Obstruction of On-Site Inspection

The Board imposed an administrative fine on the Turkish Pharmacists Association (the "TEB") with its decision dated 7 November 2019, for obstruction of on-site inspection. The Board imposed an administrative fine for each day starting from the next day of the on-site examination until the TEB's written invitation has entered to the TCA's records, in accordance with Article 17(b) of the Competition Law. The TEB appealed to the 15th Administrative Court of Ankara, requesting the suspension of execution of the Board's decision. The Court decided to suspend the execution of the administrative fine imposed on the TEB. In its decision, the Court recited Article 15 of the Competition Law, which states that the TCA can perform on-site inspection with the decision of the Criminal Judgeship of Peace in case an obstruction of on-site inspection occurs. In the concrete case, the TCA applied to the Criminal Judgeship of Peace requesting a decision to perform on-site inspection at TEB's premises, however the TCA's request was rejected. The Court ruled on that under these circumstances there is no legal ground to impose a daily monetary fine on the TEB in accordance with Article 17(b) of the Competition Law. The TCA's request to lift the decision on the suspension of execution was rejected by the Ankara Regional Administrative Court.


1. The Board's decision dated 19 September 2018 and numbered 18-33/555-273.

2. The Board's decision dated 7 November 2019 and numbered 19-38/577-245.

3. The Board's decision dated 9 January 2020 and numbered 20-03/30-13.

4. The Board's decision dated 6 June 2011 and numbered 11-34/742-230.

5. 13th Chamber of Council of State's decision dated 16 October 2017 and numbered E. 2011/4560, K. 2017/2573.

6. The Board's decision dated 10 January 2019 and numbered 19-03/23-10.

7. The Board's decision dated 12 November 2019 and numbered 19-39/610-263.

8. The Board's decision dated 1 October 2018 and numbered 18-36/584-285.

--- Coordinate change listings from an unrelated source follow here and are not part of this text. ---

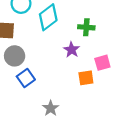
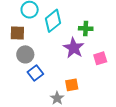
purple star: (72, 50) -> (74, 48), size x1.5
orange square: (86, 78) -> (72, 85), moved

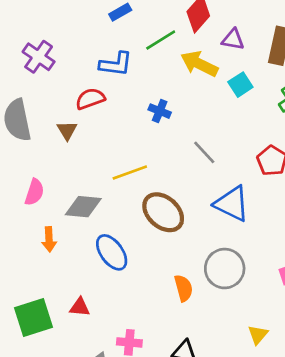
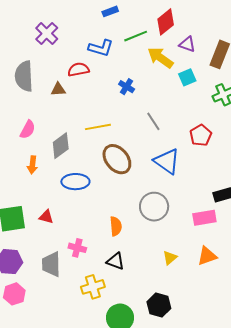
brown triangle: (67, 130) -> (58, 89), turned 49
gray diamond: (83, 207) -> (61, 146), turned -52
blue ellipse: (112, 252) -> (75, 182), turned -64
orange semicircle: (184, 288) -> (116, 226), moved

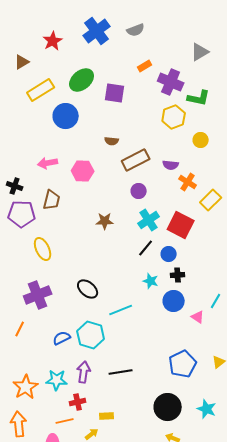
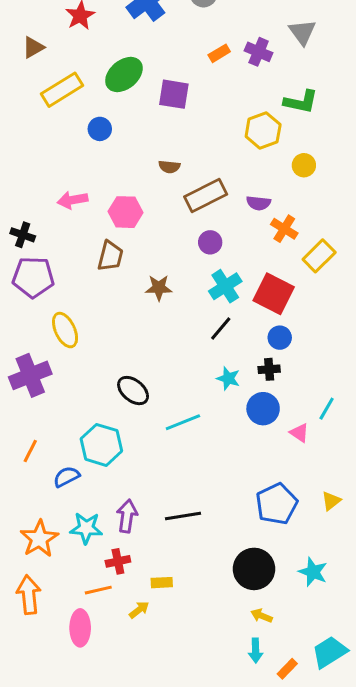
gray triangle: (200, 52) -> (302, 32), turned -36
purple cross: (171, 82) -> (259, 52), moved, size x0.7
blue circle: (66, 116) -> (100, 129), size x0.6
brown trapezoid: (52, 200) -> (110, 256), moved
blue circle: (169, 254) -> (280, 338), moved
purple cross: (38, 295) -> (30, 375), moved
cyan hexagon: (91, 335) -> (101, 445), moved
blue semicircle: (62, 338) -> (67, 477), moved

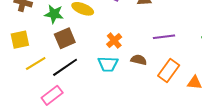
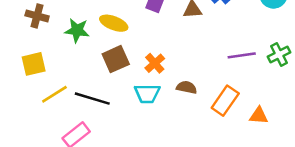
purple line: (164, 37) -> (242, 55), moved
brown square: (65, 38) -> (116, 59), moved
black line: (65, 67) -> (92, 99), turned 52

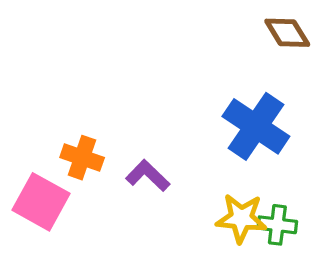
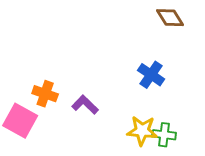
blue cross: (256, 126) -> (151, 75), size x0.7

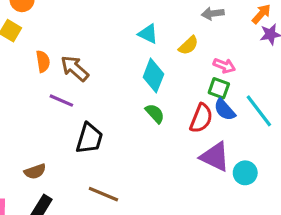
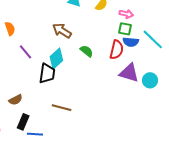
brown arrow: (75, 68) -> (62, 31), moved
cyan diamond: (153, 76) -> (56, 59), moved, turned 35
purple line: (61, 101) -> (26, 52), turned 35
blue semicircle: (225, 110) -> (131, 42), turned -35

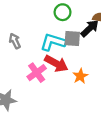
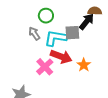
green circle: (63, 12) -> (46, 16), moved
gray arrow: (15, 41) -> (34, 34), moved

9. 6th Administrative Court of Ankara's decision dated 18 December 2019 and numbered 2019/246 E, 2019/2625 K.

10. The Board's decision dated 7 November 2019 and numbered 19-38/575-243.

11. The Board's decision dated 19 December 2019 and numbered 19-45/769-331.

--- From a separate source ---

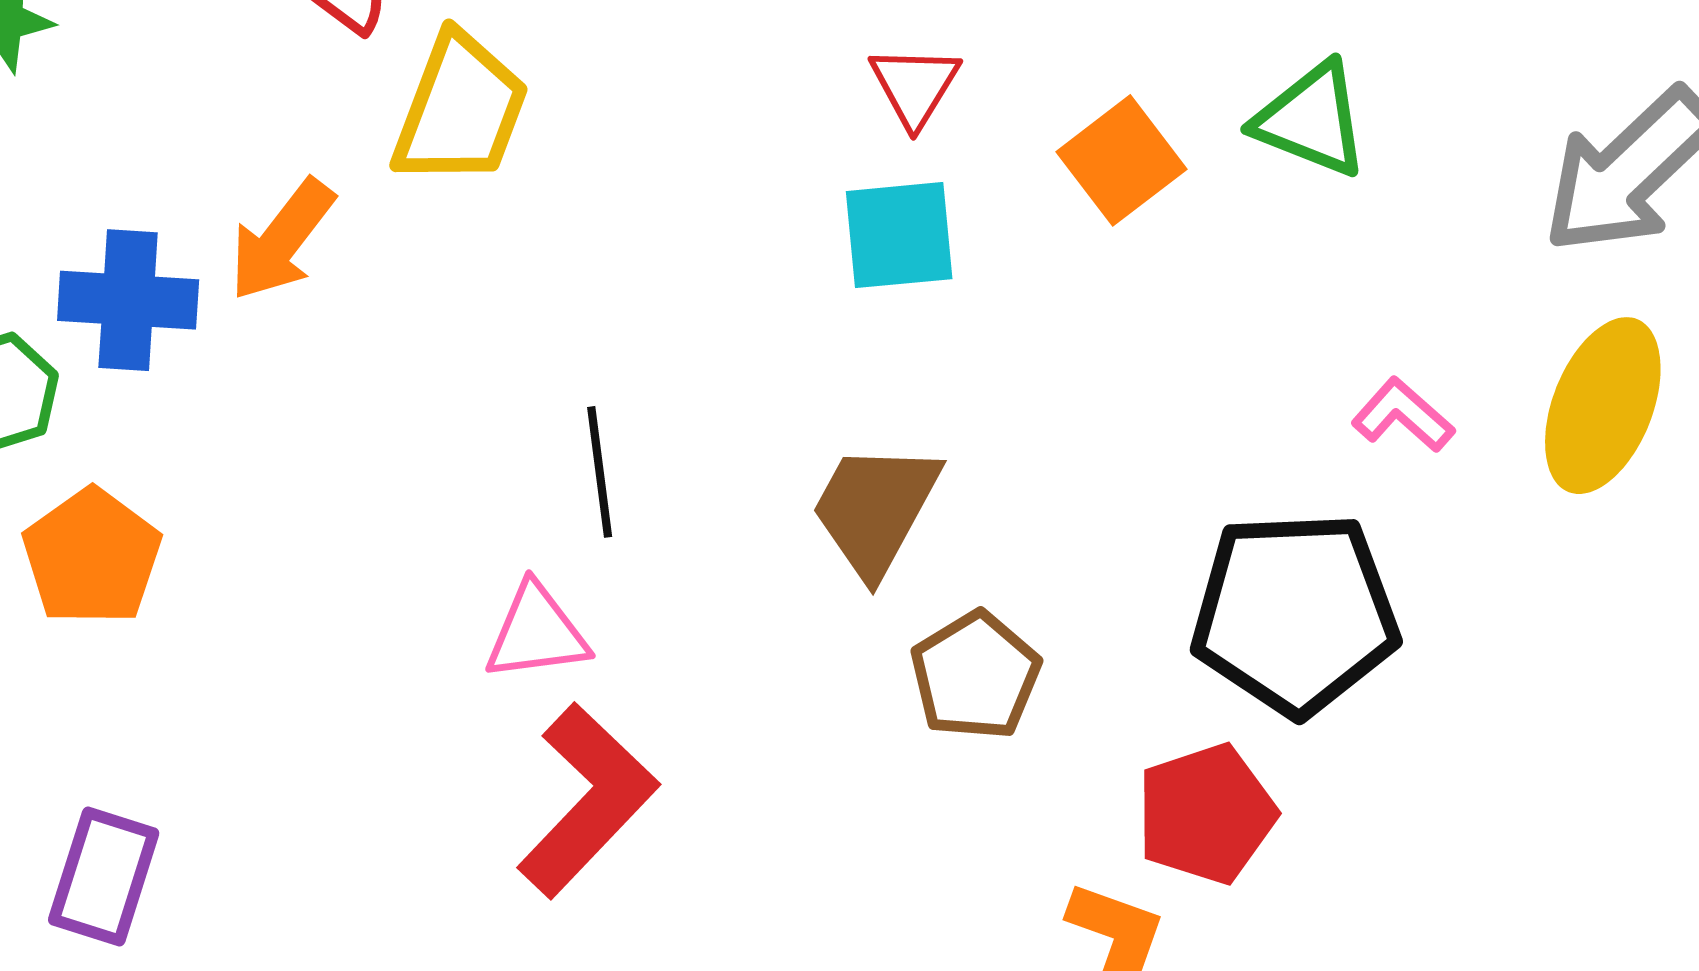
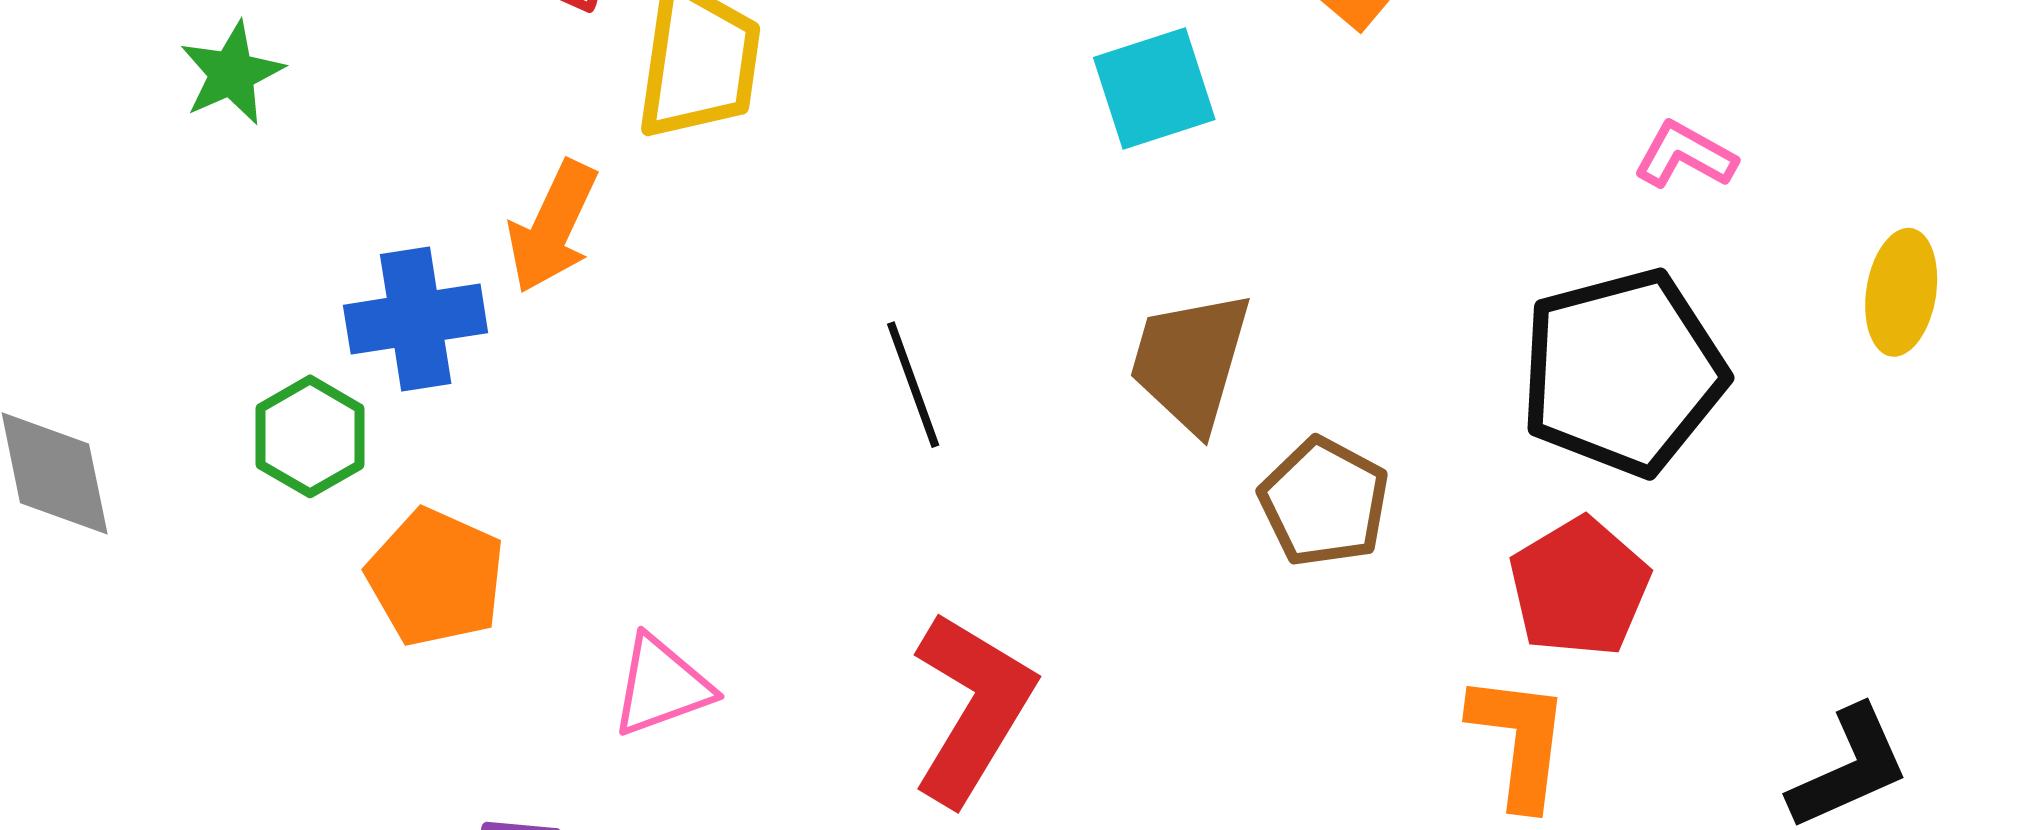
yellow ellipse: (1603, 406) -> (1901, 292), moved, size x0.7
pink triangle: (537, 633) -> (661, 686), moved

12. The Board's decision dated 12 November 2019 and numbered 19-39/601-255.

13. The Board's decision dated 14 November 2019 and numbered 19-40/655-280.

14. The Board's decision dated 18 August 2016 and numbered 16-28/476-213.

15. The Board's decision dated 16 November 2016 and numbered16-39/641-287.

16. The Board's decision dated 12 December 2019 and numbered 19-44/732-312.

17. The Board's decision dated 14 November 2019 and numbered 19-40/670-288.